Мадемуазель время от времени страдала мигренью, иногда чрезвычайно острой, и наступали дни, когда меня становилось трудно отыскать. Я знал, что кучера пошлют в парк, если отцу придет в голову спросить обо мне, а меня нет. Как он выбегает и зовет меня в начале длинной аллеи, я мог наблюдать сверху, из одной из гостиных. Располагались гостиные одна возле другой по фасаду Ульсгарда, и поскольку в это время гости наведывались к нам очень редко, эти комнаты почти всегда пустовали. Но к ним примыкало большое угловое помещение, и оно-то меня сильно приманивало. В нем ничего не было, кроме старого бюста, изображавшего, я думаю, адмирала Юэля[59], но все стены так заставили глубокими серыми стенными шкафами, что над ними даже пришлось пробить окно в пустой беленой стене. Ключ я обнаружил в одной из дверец шкафа, и он подходил ко всем. Так я вскоре исследовал все: камергерские фраки восемнадцатого века, холодные от вотканных в них серебряных ниток, и красиво вышитые жилеты к ним; облачения рыцарей орденов Даннеброга[60] и Слона[61] – их я поначалу посчитал женскими платьями, настолько они богаты и вычурны и такая у них мягкая подкладка. И еще там висели настоящие женские вечерние платья, кринолины, в расправленном состоянии, жестко, как марионетки слишком большого спектакля, окончательно вышедшего из моды, марионетки, чьи головы сгодились для чего-то другого. Рядом стояли шкафы, где темно, когда их открываешь, темно от высоко застегнутых униформ, выглядевших гораздо изношенней, чем все другое, и желавших только одного – чтобы их больше не хранили.
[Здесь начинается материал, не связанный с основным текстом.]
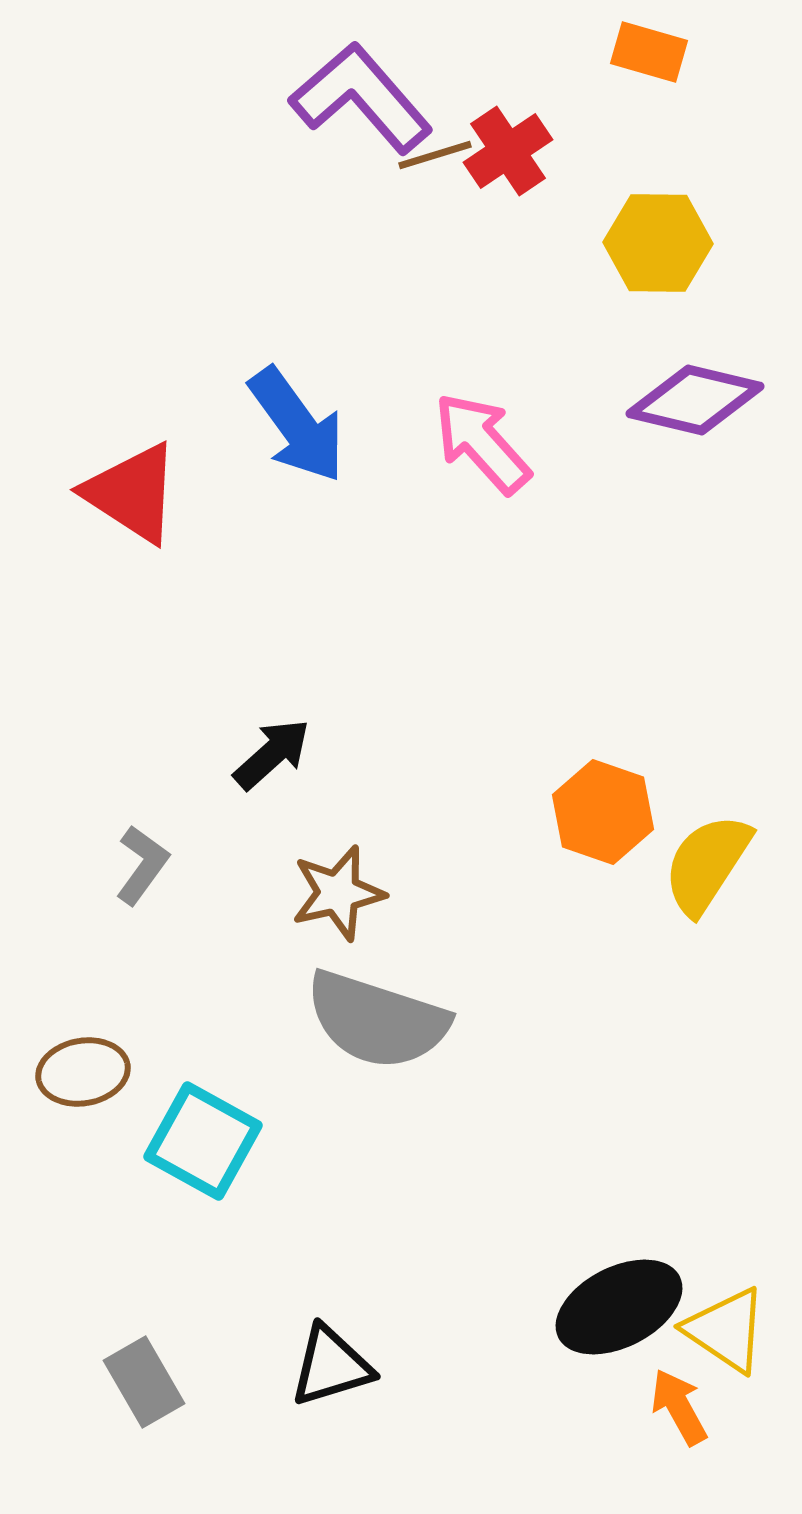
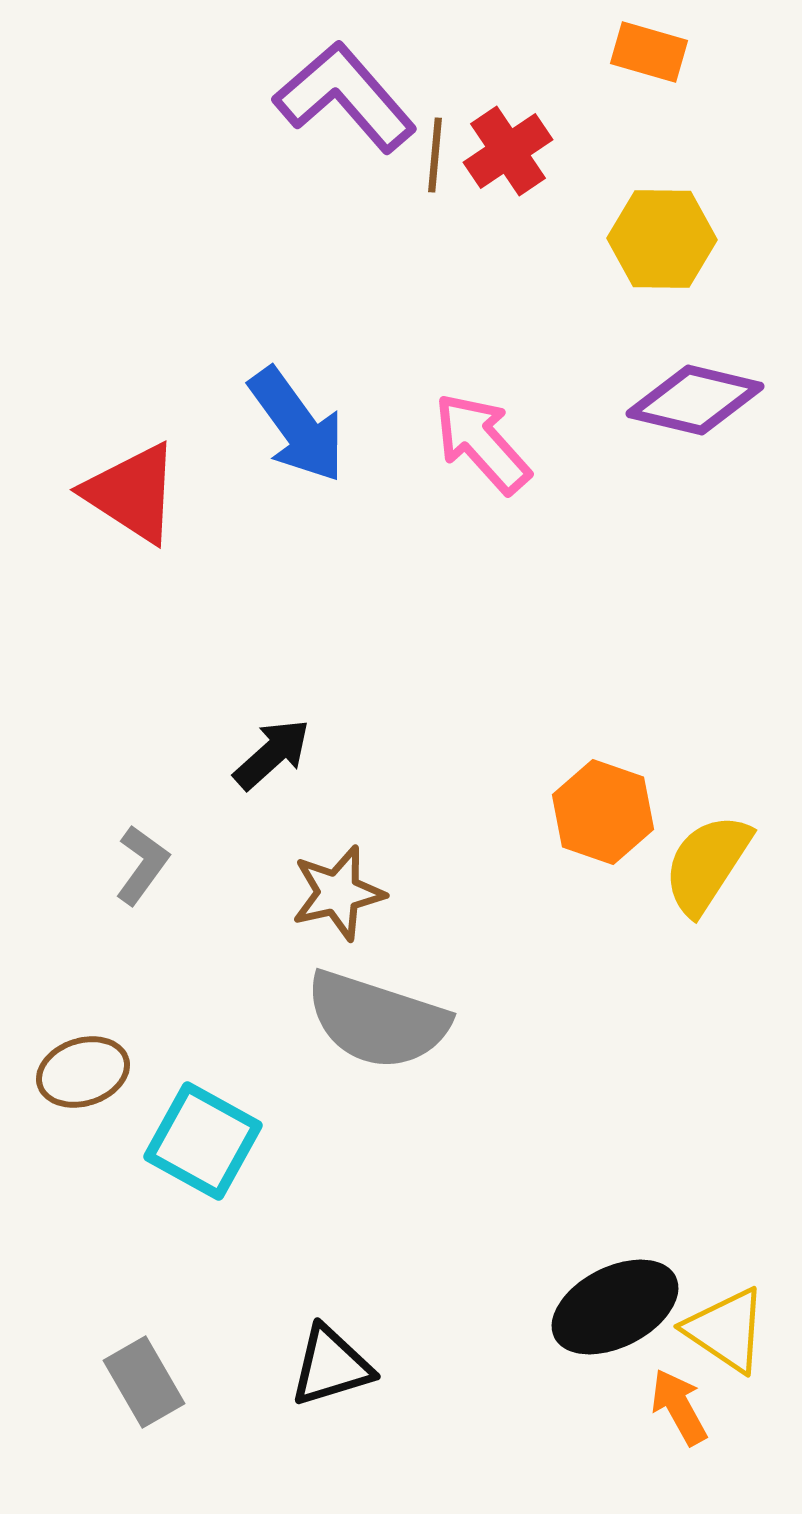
purple L-shape: moved 16 px left, 1 px up
brown line: rotated 68 degrees counterclockwise
yellow hexagon: moved 4 px right, 4 px up
brown ellipse: rotated 8 degrees counterclockwise
black ellipse: moved 4 px left
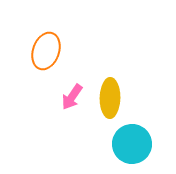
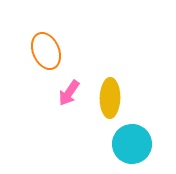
orange ellipse: rotated 42 degrees counterclockwise
pink arrow: moved 3 px left, 4 px up
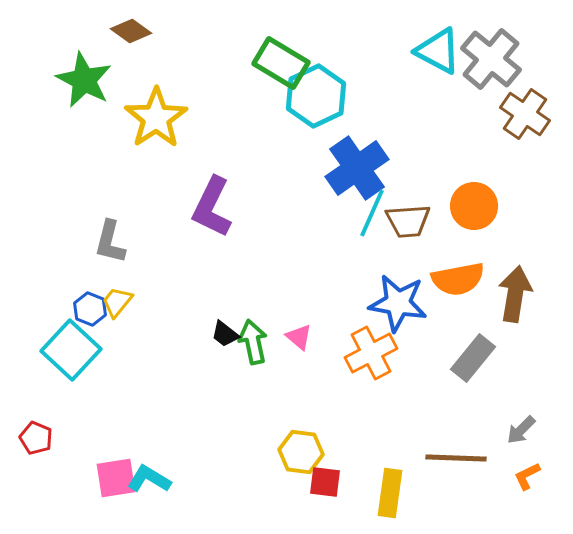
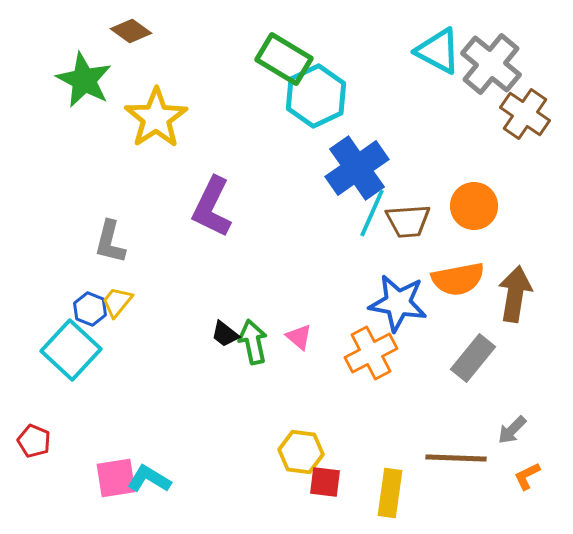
gray cross: moved 5 px down
green rectangle: moved 3 px right, 4 px up
gray arrow: moved 9 px left
red pentagon: moved 2 px left, 3 px down
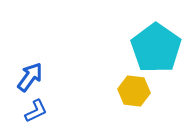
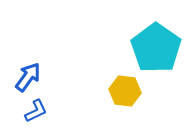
blue arrow: moved 2 px left
yellow hexagon: moved 9 px left
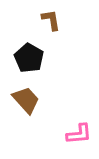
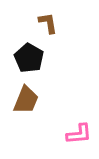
brown L-shape: moved 3 px left, 3 px down
brown trapezoid: rotated 64 degrees clockwise
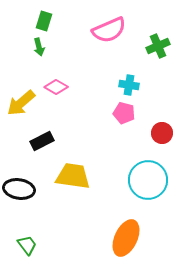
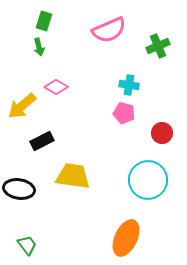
yellow arrow: moved 1 px right, 3 px down
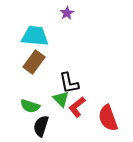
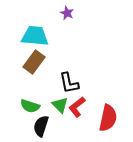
purple star: rotated 16 degrees counterclockwise
green triangle: moved 1 px left, 6 px down
red semicircle: rotated 148 degrees counterclockwise
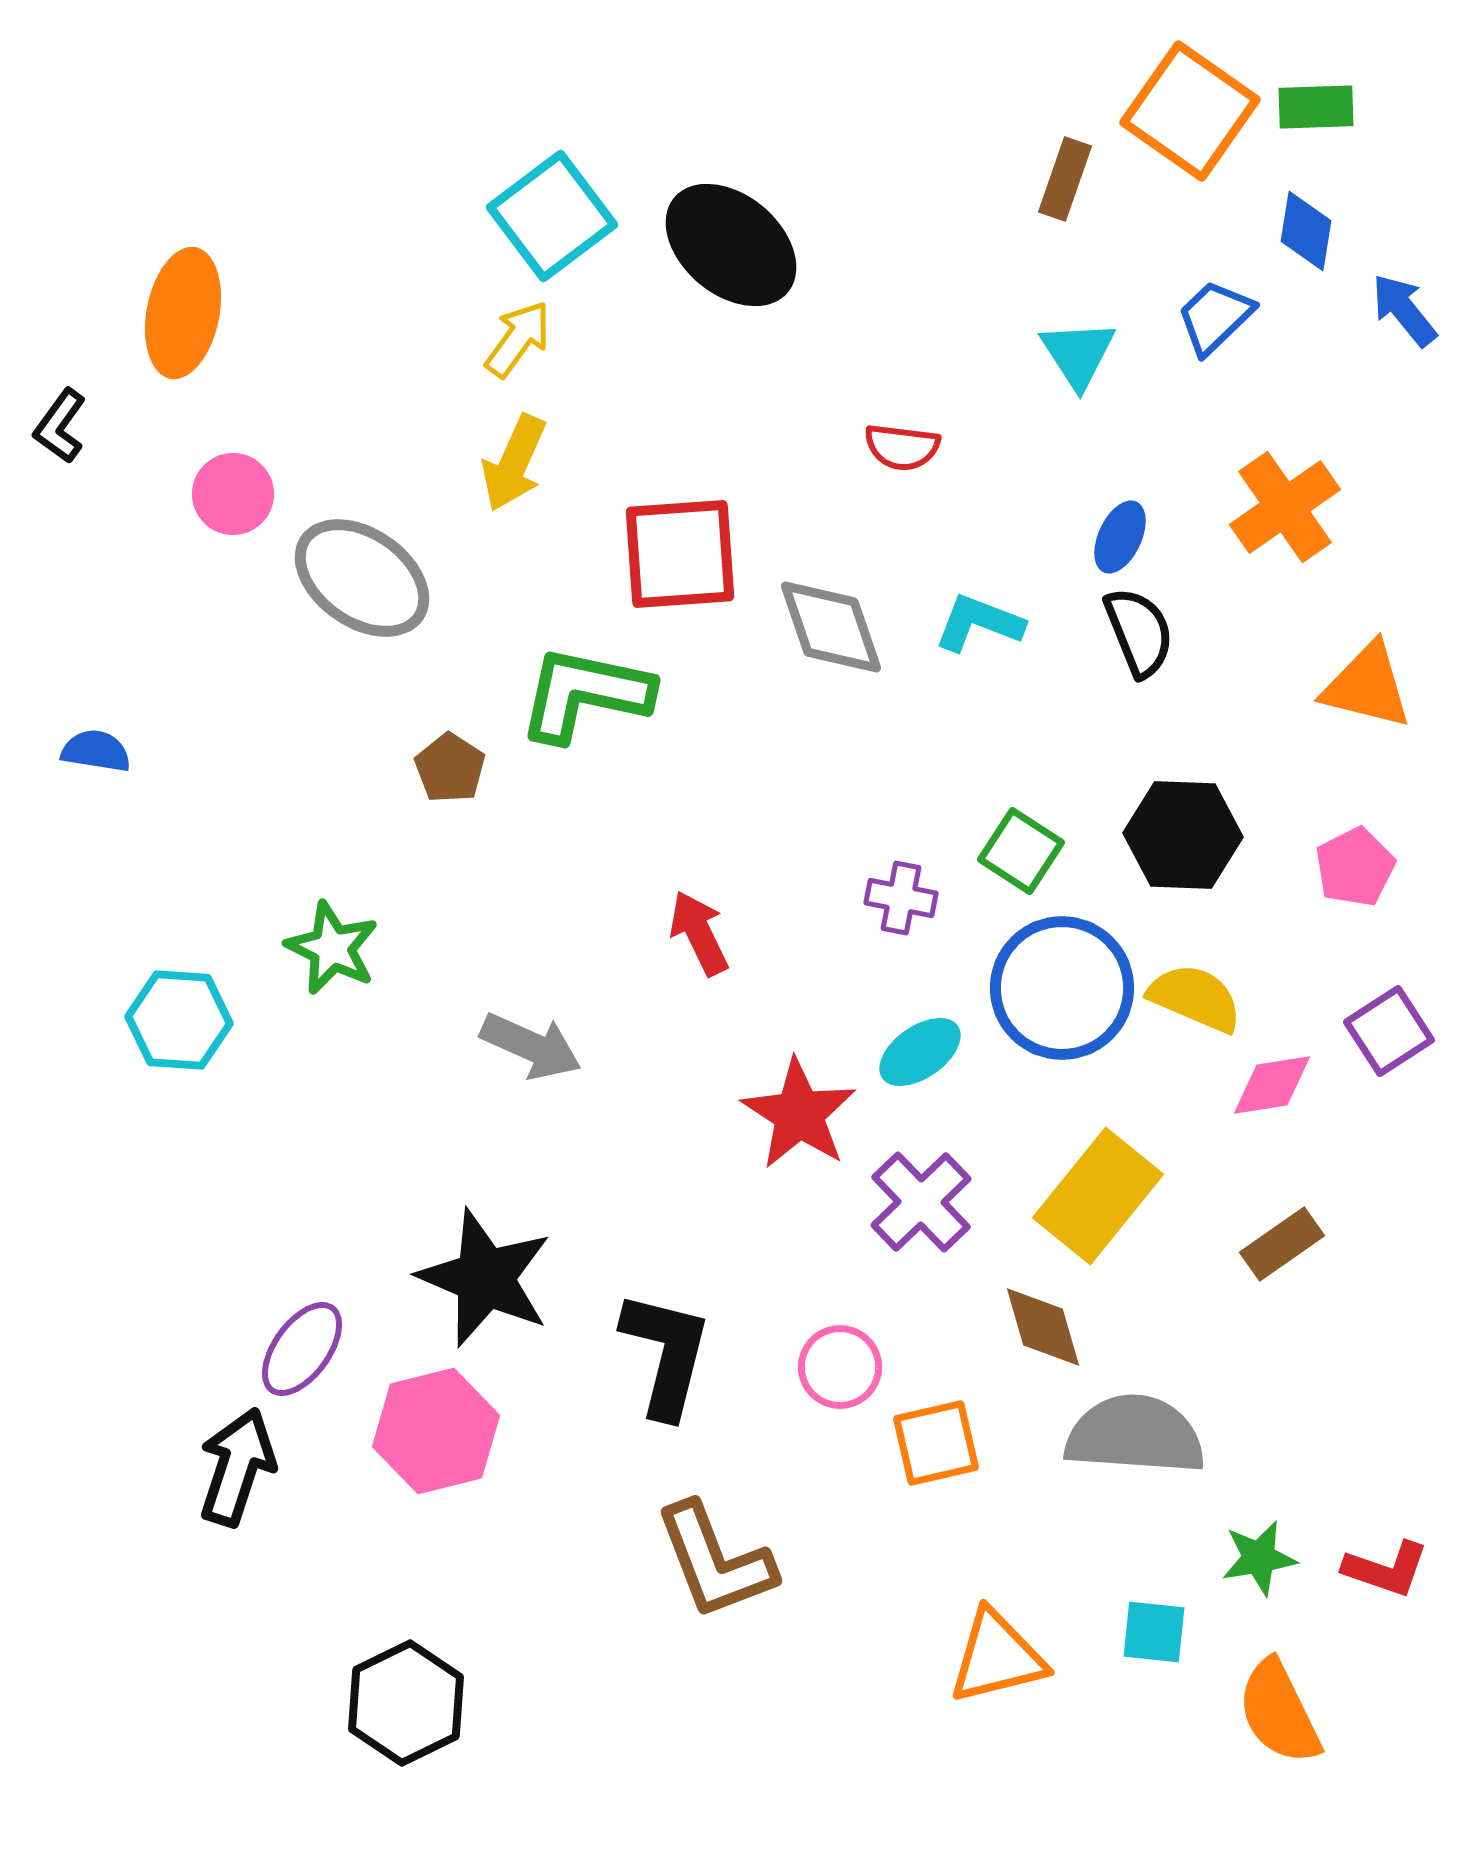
Никого не удивит, что все это я вытащил и выложил на свет; что и это и то к себе приложил, примерил или накинул на себя; что один костюм, приблизительно мне впору, спешно натянул и в нем, любопытный и возбужденный, побежал в ближайшую комнату для гостей, к узкому стрельчатому зеркалу, составленному из отдельных зеленых кусков стекла разных оттенков. Ах, как трепещешь внутри старинного костюма, и как захватывает, когда знаешь: в нем некогда кто-то находился. Когда нечто из зеркальной потускнелости приблизилось медленней, чем ты сам, поскольку зеркало не сразу поверило и, заспанное, каким оно пребывало, не хотело бездумно повторять то, что ему навязали. Но в конце концов, естественно, пришлось. И теперь в нем предстало что-то ошарашивающее, чужое, совершенно иное, чем предполагалось, что-то внезапное, самостоятельное, на что быстро взглядываешь, чтобы в следующий момент уже опознать самого себя, не без известной иронии, и она почти совсем не портит основательного удовольствия. Но если тотчас же начинаешь говорить, кланяться, если киваешь сам себе, если, непрерывно оглядываясь, отходишь от зеркала, а затем решительно и взволнованно снова подходишь, то фантазия на твоей стороне, пока тебя это занимает.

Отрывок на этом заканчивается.